The Scottish Government has since commissioned Ipsos Mori to carry out an independent evaluation of the national scheme, following an ‘evaluability assessment’ that acknowledged that evidence of its effectiveness was “scarce.”
Two years on, the evaluation is ongoing. It is unclear exactly what, if any, outcomes it will scrutinise. The terms of the government’s deal with Ipsos Mori states it will include research with parents and the baby box workforce.
In the meantime, the government has signed a new contract with Glasgow-based APS Group (Scotland) Limited. The contract, uploaded to Public Contracts Scotland on 23 March, will run from April 1, 2022 through to March 2027, with a potential extension to spring 2029.
Since winning the initial baby box deal, APS has enjoyed rapid growth. Having posted profits of £174,000 on turnover of £9m for the year ending January 31, 2017, its latest accounts show profits of £1.4m on £18.7m in turnover.
Prof Blair told The Scotsman that while the baby box scheme was “welcome” and would prove “invaluable” for some families, there was no evidence to suggest it reduced cot deaths.
The SNP’s website claims the Finnish model – the inspiration for Scotland’s scheme – “has a proven record of decreasing infant mortality”.
But Prof Blair said: “Low infant mortality rates in Finland are shared by neighbouring countries who do not use the baby box, and the few observational SIDS studies that have come from Finland do not cite the baby box as a protective intervention. I am not aware of any evidence that these cardboard boxes reduce SIDS deaths.”
Prof Blair said it was a “missed opportunity” by the government not to pursue an observational study around the issue. Both he and Professor Helen Ball, director of Durham University’s Parent-Infant Sleep Lab, told the government’s expert group such a study was “warranted”, but their recommendation was not taken up.

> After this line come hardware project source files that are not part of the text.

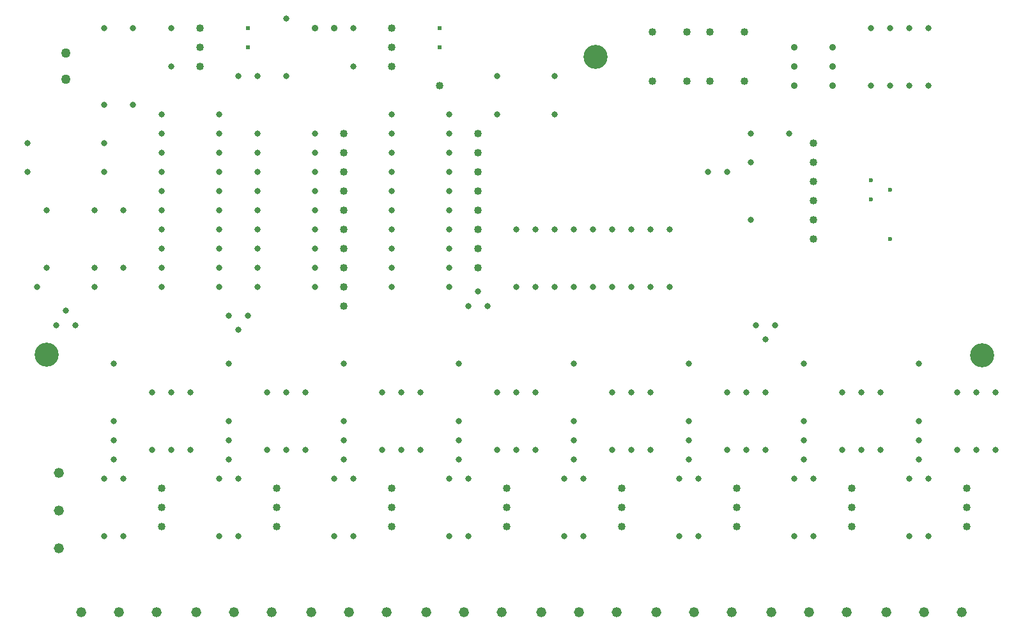
<source format=gbr>
%
M48
M72
T01C0.0236
T02C0.0240
T03C0.0320
T04C0.0360
T05C0.0400
T06C0.0500
T07C0.0520
T08C0.1260
%
T01
X45101Y25351
X46101Y24851
X45101Y24351
X46101Y22313
T02
X12601Y32313
X12601Y33313
X22601Y33313
X22601Y32313
T03
X5101Y6813
X6101Y6813
X6101Y9813
X5101Y9813
X5601Y10813
X5601Y11813
X5601Y12813
X7601Y11313
X8601Y11313
X9601Y11313
X11601Y10813
X11601Y11813
X11601Y12813
X13601Y11313
X14601Y11313
X15601Y11313
X17601Y10813
X17601Y11813
X17601Y12813
X19601Y11313
X20601Y11313
X21601Y11313
X23601Y10813
X23601Y11813
X23601Y12813
X25601Y11313
X26601Y11313
X27601Y11313
X29601Y10813
X29601Y11813
X29601Y12813
X31601Y11313
X32601Y11313
X33601Y11313
X35601Y10813
X35601Y11813
X35601Y12813
X37601Y11313
X38601Y11313
X39601Y11313
X41601Y10813
X41601Y11813
X41601Y12813
X43601Y11313
X44601Y11313
X45601Y11313
X47601Y10813
X47601Y11813
X47601Y12813
X49601Y11313
X50601Y11313
X51601Y11313
X48101Y9813
X47101Y9813
X47101Y6813
X48101Y6813
X42101Y6813
X41101Y6813
X41101Y9813
X42101Y9813
X36101Y9813
X35101Y9813
X35101Y6813
X36101Y6813
X30101Y6813
X29101Y6813
X29101Y9813
X30101Y9813
X24101Y9813
X23101Y9813
X23101Y6813
X24101Y6813
X18101Y6813
X17101Y6813
X17101Y9813
X18101Y9813
X12101Y9813
X11101Y9813
X11101Y6813
X12101Y6813
X13601Y14313
X14601Y14313
X15601Y14313
X17601Y15813
X19601Y14313
X20601Y14313
X21601Y14313
X23601Y15813
X25601Y14313
X26601Y14313
X27601Y14313
X29601Y15813
X31601Y14313
X32601Y14313
X33601Y14313
X35601Y15813
X37601Y14313
X38601Y14313
X39601Y14313
X41601Y15813
X39601Y17063
X40101Y17813
X39101Y17813
X34601Y19813
X33601Y19813
X32601Y19813
X31601Y19813
X30601Y19813
X29601Y19813
X28601Y19813
X27601Y19813
X26601Y19813
X25101Y18813
X24601Y19563
X24101Y18813
X23101Y19813
X23101Y20813
X23101Y21813
X23101Y22813
X23101Y23813
X23101Y24813
X23101Y25813
X23101Y26813
X23101Y27813
X23101Y28813
X25601Y28813
X25601Y30813
X28601Y30813
X28601Y28813
X36601Y25813
X37601Y25813
X38851Y26313
X38851Y27813
X40851Y27813
X45101Y30313
X46101Y30313
X47101Y30313
X48101Y30313
X48101Y33313
X47101Y33313
X46101Y33313
X45101Y33313
X38851Y23313
X34601Y22813
X33601Y22813
X32601Y22813
X31601Y22813
X30601Y22813
X29601Y22813
X28601Y22813
X27601Y22813
X26601Y22813
X20101Y22813
X20101Y23813
X20101Y24813
X20101Y25813
X20101Y26813
X20101Y27813
X20101Y28813
X18101Y31313
X18101Y33313
X14601Y33813
X14601Y30813
X13101Y30813
X12101Y30813
X11101Y28813
X11101Y27813
X11101Y26813
X11101Y25813
X11101Y24813
X11101Y23813
X11101Y22813
X11101Y21813
X11101Y20813
X11101Y19813
X11601Y18313
X12101Y17563
X12601Y18313
X13101Y19813
X13101Y20813
X13101Y21813
X13101Y22813
X13101Y23813
X13101Y24813
X13101Y25813
X13101Y26813
X13101Y27813
X16101Y27813
X16101Y26813
X16101Y25813
X16101Y24813
X16101Y23813
X16101Y22813
X16101Y21813
X16101Y20813
X16101Y19813
X20101Y19813
X20101Y20813
X20101Y21813
X11601Y15813
X9601Y14313
X8601Y14313
X7601Y14313
X5601Y15813
X3601Y17813
X3101Y18563
X2601Y17813
X1601Y19813
X2101Y20813
X4601Y20813
X4601Y19813
X6101Y20813
X8101Y20813
X8101Y19813
X8101Y21813
X8101Y22813
X8101Y23813
X8101Y24813
X8101Y25813
X8101Y26813
X8101Y27813
X8101Y28813
X6601Y29313
X5101Y29313
X5101Y27313
X5101Y25813
X4601Y23813
X6101Y23813
X2101Y23813
X1101Y25813
X1101Y27313
X8601Y31313
X8601Y33313
X6601Y33313
X5101Y33313
X43601Y14313
X44601Y14313
X45601Y14313
X47601Y15813
X49601Y14313
X50601Y14313
X51601Y14313
T04
X16101Y33313
X17101Y33313
X41101Y31313
X41101Y30313
X43101Y30313
X43101Y31313
X43101Y32313
X41101Y32313
T05
X8101Y7313
X8101Y8313
X8101Y9313
X14101Y9313
X14101Y8313
X14101Y7313
X20101Y7313
X20101Y8313
X20101Y9313
X26101Y9313
X26101Y8313
X26101Y7313
X32101Y7313
X32101Y8313
X32101Y9313
X38101Y9313
X38101Y8313
X38101Y7313
X44101Y7313
X44101Y8313
X44101Y9313
X50101Y9313
X50101Y8313
X50101Y7313
X42101Y22313
X42101Y23313
X42101Y24313
X42101Y25313
X42101Y26313
X42101Y27313
X38491Y30533
X36711Y30533
X35491Y30533
X33711Y30533
X33711Y33093
X35491Y33093
X36711Y33093
X38491Y33093
X24601Y27813
X24601Y26813
X24601Y25813
X24601Y24813
X24601Y23813
X24601Y22813
X24601Y21813
X24601Y20813
X17601Y20813
X17601Y19813
X17601Y18813
X17601Y21813
X17601Y22813
X17601Y23813
X17601Y24813
X17601Y25813
X17601Y26813
X17601Y27813
X22601Y30313
X20101Y31313
X20101Y32313
X20101Y33313
X10101Y33313
X10101Y32313
X10101Y31313
T06
X3101Y30624
X3101Y32002
T07
X3899Y2845
X5869Y2845
X7839Y2845
X9899Y2845
X11869Y2845
X13839Y2845
X15899Y2845
X17869Y2845
X19839Y2845
X21899Y2845
X23869Y2845
X25839Y2845
X27899Y2845
X29869Y2845
X31839Y2845
X33899Y2845
X35869Y2845
X37839Y2845
X39899Y2845
X41869Y2845
X43839Y2845
X45899Y2845
X47869Y2845
X49839Y2845
X2747Y10102
X2747Y8132
X2747Y6162
T08
X2101Y16282
X30731Y31813
X50888Y16243
M30

</source>
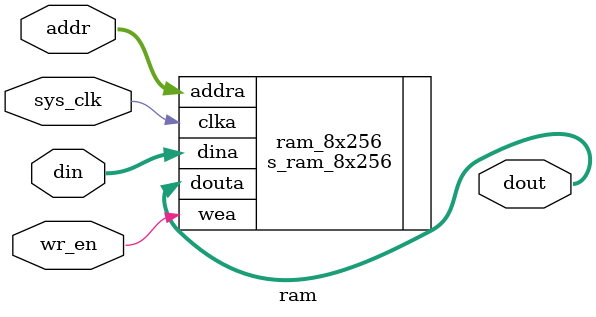
<source format=v>


module ram(
input wire wr_en,
input wire [7:0] addr,
input wire sys_clk,
input wire [7:0] din,
output wire [7:0] dout
    );

s_ram_8x256 ram_8x256 (
  .clka(sys_clk),    // input wire clka
  .wea(wr_en),      // input wire [0 : 0] wea
  .addra(addr),  // input wire [7 : 0] addra
  .dina(din),    // input wire [7 : 0] dina
  .douta(dout)  // output wire [7 : 0] douta
);

endmodule

</source>
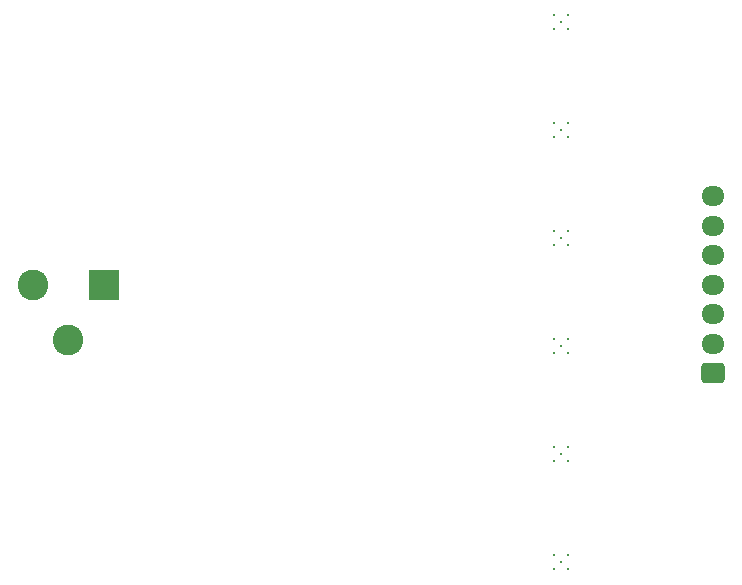
<source format=gbs>
%TF.GenerationSoftware,KiCad,Pcbnew,7.0.11+dfsg-1build4*%
%TF.CreationDate,2024-08-12T23:44:42-07:00*%
%TF.ProjectId,6s_750mA,36735f37-3530-46d4-912e-6b696361645f,rev?*%
%TF.SameCoordinates,Original*%
%TF.FileFunction,Soldermask,Bot*%
%TF.FilePolarity,Negative*%
%FSLAX46Y46*%
G04 Gerber Fmt 4.6, Leading zero omitted, Abs format (unit mm)*
G04 Created by KiCad (PCBNEW 7.0.11+dfsg-1build4) date 2024-08-12 23:44:42*
%MOMM*%
%LPD*%
G01*
G04 APERTURE LIST*
G04 Aperture macros list*
%AMRoundRect*
0 Rectangle with rounded corners*
0 $1 Rounding radius*
0 $2 $3 $4 $5 $6 $7 $8 $9 X,Y pos of 4 corners*
0 Add a 4 corners polygon primitive as box body*
4,1,4,$2,$3,$4,$5,$6,$7,$8,$9,$2,$3,0*
0 Add four circle primitives for the rounded corners*
1,1,$1+$1,$2,$3*
1,1,$1+$1,$4,$5*
1,1,$1+$1,$6,$7*
1,1,$1+$1,$8,$9*
0 Add four rect primitives between the rounded corners*
20,1,$1+$1,$2,$3,$4,$5,0*
20,1,$1+$1,$4,$5,$6,$7,0*
20,1,$1+$1,$6,$7,$8,$9,0*
20,1,$1+$1,$8,$9,$2,$3,0*%
G04 Aperture macros list end*
%ADD10C,0.320000*%
%ADD11O,1.950000X1.700000*%
%ADD12RoundRect,0.250000X0.725000X-0.600000X0.725000X0.600000X-0.725000X0.600000X-0.725000X-0.600000X0*%
%ADD13C,2.600000*%
%ADD14R,2.600000X2.600000*%
G04 APERTURE END LIST*
D10*
%TO.C,U2*%
X185719001Y-110280999D03*
X185719001Y-111460996D03*
X186309000Y-110870997D03*
X186898999Y-110280999D03*
X186898999Y-111460996D03*
%TD*%
%TO.C,U4*%
X185719001Y-101136999D03*
X185719001Y-102316996D03*
X186309000Y-101726997D03*
X186898999Y-101136999D03*
X186898999Y-102316996D03*
%TD*%
%TO.C,U6*%
X185719001Y-91992999D03*
X185719001Y-93172996D03*
X186309000Y-92582997D03*
X186898999Y-91992999D03*
X186898999Y-93172996D03*
%TD*%
%TO.C,U8*%
X185719001Y-82848999D03*
X185719001Y-84028996D03*
X186309000Y-83438997D03*
X186898999Y-82848999D03*
X186898999Y-84028996D03*
%TD*%
%TO.C,U10*%
X185719001Y-73704999D03*
X185719001Y-74884996D03*
X186309000Y-74294997D03*
X186898999Y-73704999D03*
X186898999Y-74884996D03*
%TD*%
%TO.C,U12*%
X185719001Y-64560999D03*
X185719001Y-65740996D03*
X186309000Y-65150997D03*
X186898999Y-64560999D03*
X186898999Y-65740996D03*
%TD*%
D11*
%TO.C,J2*%
X199136000Y-79876000D03*
X199136000Y-82376000D03*
X199136000Y-84876000D03*
X199136000Y-87376000D03*
X199136000Y-89876000D03*
X199136000Y-92376000D03*
D12*
X199136000Y-94876000D03*
%TD*%
D13*
%TO.C,J1*%
X144574000Y-92076000D03*
X141574000Y-87376000D03*
D14*
X147574000Y-87376000D03*
%TD*%
M02*

</source>
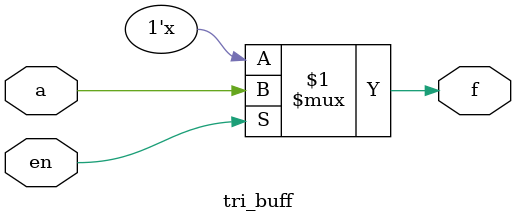
<source format=v>
module mux81(in,sel,out);

    input [7:0] in;     
    input [2:0] sel;    
    output wire out;     
	
    wire [7:0] dec_out; // Outputs of decoder (enable lines for buffers)

    decoder3_8 dec (.d(sel),.y(dec_out));

    tri_buff t0 (.en(dec_out[0]), .a(in[0]), .f(out));
    tri_buff t1 (.en(dec_out[1]), .a(in[1]), .f(out));
    tri_buff t2 (.en(dec_out[2]), .a(in[2]), .f(out));
    tri_buff t3 (.en(dec_out[3]), .a(in[3]), .f(out));
    tri_buff t4 (.en(dec_out[4]), .a(in[4]), .f(out));
    tri_buff t5 (.en(dec_out[5]), .a(in[5]), .f(out));
    tri_buff t6 (.en(dec_out[6]), .a(in[6]), .f(out));
    tri_buff t7 (.en(dec_out[7]), .a(in[7]), .f(out));

endmodule

module tri_buff(en,a,f);
input en,a;
output f;
assign f=en?a:1'bz;
endmodule

</source>
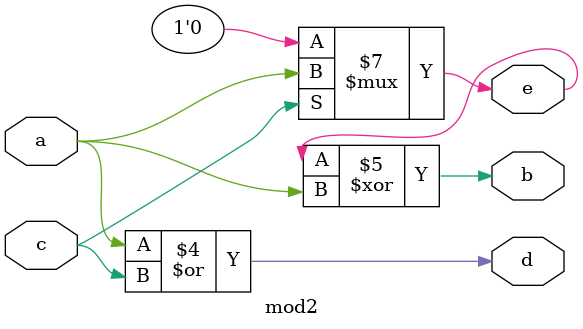
<source format=sv>
module mod2(a, b, c, d, e); 
input a, c;
output logic b, d, e;
always_comb begin
    if (c == 1) begin
        e = a;
  //      b = c; 
    end
    else begin
        e = 0;
//        b = a;
    end 
end
always_comb begin
    d  = a | c;
    b  = e ^ a;
end
endmodule

</source>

Dr James Reid, a senior lecturer at the University of Huddersfield’s Centre for Research in Education and Society, said he was not aware of any evidence showing “a direct correlation between baby boxes and reductions in poverty in socio-economic inequality”.
Prof Blair and Dr Reid are not the only experts to question the initiative’s impact. Ahead of its roll-out, Naomi Eisenstadt, the-then independent advisor to the Scottish Government on poverty, described it as a “gimmick”.
Donald Cameron, health spokesman for the Scottish Conservatives, said: “The Scottish Government should have ensured that they waited until all the evidence had been reviewed and evaluated before pressing ahead with an extension to this project.
“With the considerable pressures on government finances, ministers must always take every step to guarantee that taxpayers get value for money.”
His Scottish Labour counterpart, Jackie Baillie, said: “The baby box scheme should have been a flagship endeavour to reduce infant mortality, address poverty and tackle inequalities. It is disappointing that there has been no evaluation of the scheme and there is no evidence that it is having the desired outcomes.
“It would appear the initiative has been renewed in the last few days of parliament, despite there not being a formal and open evaluation. The SNP talk about evidence-based policy making, but in this case they have simply ignored it.”
Responding to the criticism, the SNP’s Maree Todd said: “Ever since the baby box was launched we’ve received fantastic feedback from parents who’ve used its contents. It has provided children with the best start in life and is loved by parents and children alike.
“In government surveys, we’ve had a high uptake in parents using the bed, clothes and other equipment provided and the Ipsos Mori evaluation will provide information on whether there are improvements that can be made to the offer.
“A re-elected SNP Government will continue to provide the baby box to parents across Scotland and give children the best start in life.”